■ Task to complete:
This exercise asks for every line of the material that includes the word "Calle".

■ Data to examine:
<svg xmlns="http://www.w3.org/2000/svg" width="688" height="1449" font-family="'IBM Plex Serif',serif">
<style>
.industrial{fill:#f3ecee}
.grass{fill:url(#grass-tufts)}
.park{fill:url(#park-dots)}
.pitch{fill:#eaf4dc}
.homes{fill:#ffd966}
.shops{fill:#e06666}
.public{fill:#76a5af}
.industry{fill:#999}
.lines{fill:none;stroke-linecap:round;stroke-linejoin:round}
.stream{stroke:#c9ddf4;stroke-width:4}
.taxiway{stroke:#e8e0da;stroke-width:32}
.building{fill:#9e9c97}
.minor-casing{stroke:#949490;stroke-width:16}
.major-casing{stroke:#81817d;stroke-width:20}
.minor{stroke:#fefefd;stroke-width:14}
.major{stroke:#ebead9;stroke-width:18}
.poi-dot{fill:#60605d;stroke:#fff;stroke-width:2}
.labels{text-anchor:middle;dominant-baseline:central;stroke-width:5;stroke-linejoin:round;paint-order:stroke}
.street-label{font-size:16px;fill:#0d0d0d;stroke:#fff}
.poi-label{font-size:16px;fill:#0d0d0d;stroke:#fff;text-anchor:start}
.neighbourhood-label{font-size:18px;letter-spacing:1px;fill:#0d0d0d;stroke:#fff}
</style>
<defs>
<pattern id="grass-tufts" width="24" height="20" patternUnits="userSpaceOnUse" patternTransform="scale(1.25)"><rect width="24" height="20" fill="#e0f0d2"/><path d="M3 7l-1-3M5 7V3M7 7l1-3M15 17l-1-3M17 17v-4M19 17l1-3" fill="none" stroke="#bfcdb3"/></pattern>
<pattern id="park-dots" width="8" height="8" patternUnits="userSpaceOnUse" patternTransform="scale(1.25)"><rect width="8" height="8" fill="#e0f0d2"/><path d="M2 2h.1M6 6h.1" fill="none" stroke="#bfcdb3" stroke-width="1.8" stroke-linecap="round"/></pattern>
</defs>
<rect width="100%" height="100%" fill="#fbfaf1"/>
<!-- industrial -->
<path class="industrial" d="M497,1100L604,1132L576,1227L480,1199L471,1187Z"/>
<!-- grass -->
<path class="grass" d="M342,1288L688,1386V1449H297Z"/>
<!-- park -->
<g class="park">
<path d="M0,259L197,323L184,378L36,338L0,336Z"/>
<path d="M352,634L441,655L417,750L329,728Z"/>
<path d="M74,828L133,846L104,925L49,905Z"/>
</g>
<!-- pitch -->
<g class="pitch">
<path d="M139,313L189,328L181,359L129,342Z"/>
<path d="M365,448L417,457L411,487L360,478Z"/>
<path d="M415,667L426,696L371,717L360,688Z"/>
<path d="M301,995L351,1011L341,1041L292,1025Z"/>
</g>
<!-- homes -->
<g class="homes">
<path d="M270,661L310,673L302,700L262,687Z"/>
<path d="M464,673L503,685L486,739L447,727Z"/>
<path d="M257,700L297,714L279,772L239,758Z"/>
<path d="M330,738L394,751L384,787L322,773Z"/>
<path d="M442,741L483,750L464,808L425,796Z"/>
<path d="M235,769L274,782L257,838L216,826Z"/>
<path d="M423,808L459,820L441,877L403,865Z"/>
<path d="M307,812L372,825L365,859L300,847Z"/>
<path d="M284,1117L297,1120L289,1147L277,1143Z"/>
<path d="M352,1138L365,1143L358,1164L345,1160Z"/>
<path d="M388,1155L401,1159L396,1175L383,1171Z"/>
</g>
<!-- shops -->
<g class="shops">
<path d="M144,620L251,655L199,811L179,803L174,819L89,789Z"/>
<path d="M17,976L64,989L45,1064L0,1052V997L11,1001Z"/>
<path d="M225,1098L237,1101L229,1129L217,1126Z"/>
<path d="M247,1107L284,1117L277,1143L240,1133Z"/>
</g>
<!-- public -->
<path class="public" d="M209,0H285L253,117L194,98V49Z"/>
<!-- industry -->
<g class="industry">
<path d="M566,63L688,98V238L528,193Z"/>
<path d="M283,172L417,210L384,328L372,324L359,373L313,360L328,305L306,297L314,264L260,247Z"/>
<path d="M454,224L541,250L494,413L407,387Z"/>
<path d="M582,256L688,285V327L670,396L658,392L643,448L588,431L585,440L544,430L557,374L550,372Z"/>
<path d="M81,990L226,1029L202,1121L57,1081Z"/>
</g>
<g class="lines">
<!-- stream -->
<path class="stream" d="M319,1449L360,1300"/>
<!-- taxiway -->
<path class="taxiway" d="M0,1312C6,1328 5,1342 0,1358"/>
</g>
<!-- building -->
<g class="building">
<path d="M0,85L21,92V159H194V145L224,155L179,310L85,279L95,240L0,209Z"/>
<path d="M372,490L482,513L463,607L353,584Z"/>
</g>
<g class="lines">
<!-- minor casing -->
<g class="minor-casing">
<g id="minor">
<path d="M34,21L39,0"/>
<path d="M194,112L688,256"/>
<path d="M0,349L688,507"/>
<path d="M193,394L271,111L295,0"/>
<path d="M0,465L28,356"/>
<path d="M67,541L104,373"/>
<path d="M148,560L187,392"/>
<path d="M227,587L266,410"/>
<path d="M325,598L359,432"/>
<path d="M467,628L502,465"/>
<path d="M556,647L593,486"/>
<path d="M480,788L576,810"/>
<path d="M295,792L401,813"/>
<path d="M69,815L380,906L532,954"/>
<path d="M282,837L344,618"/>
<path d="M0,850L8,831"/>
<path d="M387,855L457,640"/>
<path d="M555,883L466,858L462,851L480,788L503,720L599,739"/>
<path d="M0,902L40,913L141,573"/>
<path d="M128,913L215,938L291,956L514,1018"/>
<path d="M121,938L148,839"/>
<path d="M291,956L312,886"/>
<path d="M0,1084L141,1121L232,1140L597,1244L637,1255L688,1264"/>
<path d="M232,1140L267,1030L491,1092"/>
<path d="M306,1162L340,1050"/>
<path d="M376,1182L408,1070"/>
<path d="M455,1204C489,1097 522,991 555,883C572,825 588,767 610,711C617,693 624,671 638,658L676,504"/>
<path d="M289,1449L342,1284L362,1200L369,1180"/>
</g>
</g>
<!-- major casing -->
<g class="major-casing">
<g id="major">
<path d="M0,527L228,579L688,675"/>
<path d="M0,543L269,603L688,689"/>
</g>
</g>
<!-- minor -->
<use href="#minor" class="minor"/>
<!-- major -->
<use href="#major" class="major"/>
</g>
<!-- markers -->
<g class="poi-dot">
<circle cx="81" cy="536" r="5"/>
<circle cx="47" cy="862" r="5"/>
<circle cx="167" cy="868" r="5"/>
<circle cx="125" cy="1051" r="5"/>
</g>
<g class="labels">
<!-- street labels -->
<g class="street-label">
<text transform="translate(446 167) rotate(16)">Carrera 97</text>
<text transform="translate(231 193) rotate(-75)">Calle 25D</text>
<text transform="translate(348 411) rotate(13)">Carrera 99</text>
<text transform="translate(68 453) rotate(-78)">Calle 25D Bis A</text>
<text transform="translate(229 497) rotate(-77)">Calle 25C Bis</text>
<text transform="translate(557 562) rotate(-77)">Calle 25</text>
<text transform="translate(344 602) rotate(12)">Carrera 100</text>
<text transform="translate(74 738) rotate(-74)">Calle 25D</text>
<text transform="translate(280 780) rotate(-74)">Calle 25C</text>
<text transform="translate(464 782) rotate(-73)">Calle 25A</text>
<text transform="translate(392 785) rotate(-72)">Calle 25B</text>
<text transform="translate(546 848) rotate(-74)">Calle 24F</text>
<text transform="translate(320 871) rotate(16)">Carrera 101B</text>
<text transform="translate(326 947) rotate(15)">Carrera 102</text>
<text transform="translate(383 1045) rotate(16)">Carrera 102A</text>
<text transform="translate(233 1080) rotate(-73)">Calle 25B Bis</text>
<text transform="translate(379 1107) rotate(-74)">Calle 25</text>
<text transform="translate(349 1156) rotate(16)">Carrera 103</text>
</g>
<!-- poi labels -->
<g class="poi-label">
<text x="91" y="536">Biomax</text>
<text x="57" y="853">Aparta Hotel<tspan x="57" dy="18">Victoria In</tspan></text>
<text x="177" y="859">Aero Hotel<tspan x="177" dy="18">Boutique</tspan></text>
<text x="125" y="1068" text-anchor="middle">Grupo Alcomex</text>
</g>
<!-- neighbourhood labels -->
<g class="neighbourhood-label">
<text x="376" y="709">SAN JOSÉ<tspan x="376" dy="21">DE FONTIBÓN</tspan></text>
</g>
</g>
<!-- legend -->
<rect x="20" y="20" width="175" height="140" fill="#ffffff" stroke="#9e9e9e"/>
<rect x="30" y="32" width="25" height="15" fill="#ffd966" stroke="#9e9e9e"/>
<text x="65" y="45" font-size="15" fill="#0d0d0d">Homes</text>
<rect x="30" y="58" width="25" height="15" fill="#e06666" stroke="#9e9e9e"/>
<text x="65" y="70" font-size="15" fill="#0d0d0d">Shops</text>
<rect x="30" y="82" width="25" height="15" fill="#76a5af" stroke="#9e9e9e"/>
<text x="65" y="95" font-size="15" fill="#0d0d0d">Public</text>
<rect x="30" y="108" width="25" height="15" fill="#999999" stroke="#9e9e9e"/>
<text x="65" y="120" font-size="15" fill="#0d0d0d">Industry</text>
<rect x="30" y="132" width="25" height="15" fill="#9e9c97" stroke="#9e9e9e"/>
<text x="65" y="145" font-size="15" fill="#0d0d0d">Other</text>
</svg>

■ Solution to the exercise:
<text transform="translate(231 193) rotate(-75)">Calle 25D</text>
<text transform="translate(68 453) rotate(-78)">Calle 25D Bis A</text>
<text transform="translate(229 497) rotate(-77)">Calle 25C Bis</text>
<text transform="translate(557 562) rotate(-77)">Calle 25</text>
<text transform="translate(74 738) rotate(-74)">Calle 25D</text>
<text transform="translate(280 780) rotate(-74)">Calle 25C</text>
<text transform="translate(464 782) rotate(-73)">Calle 25A</text>
<text transform="translate(392 785) rotate(-72)">Calle 25B</text>
<text transform="translate(546 848) rotate(-74)">Calle 24F</text>
<text transform="translate(233 1080) rotate(-73)">Calle 25B Bis</text>
<text transform="translate(379 1107) rotate(-74)">Calle 25</text>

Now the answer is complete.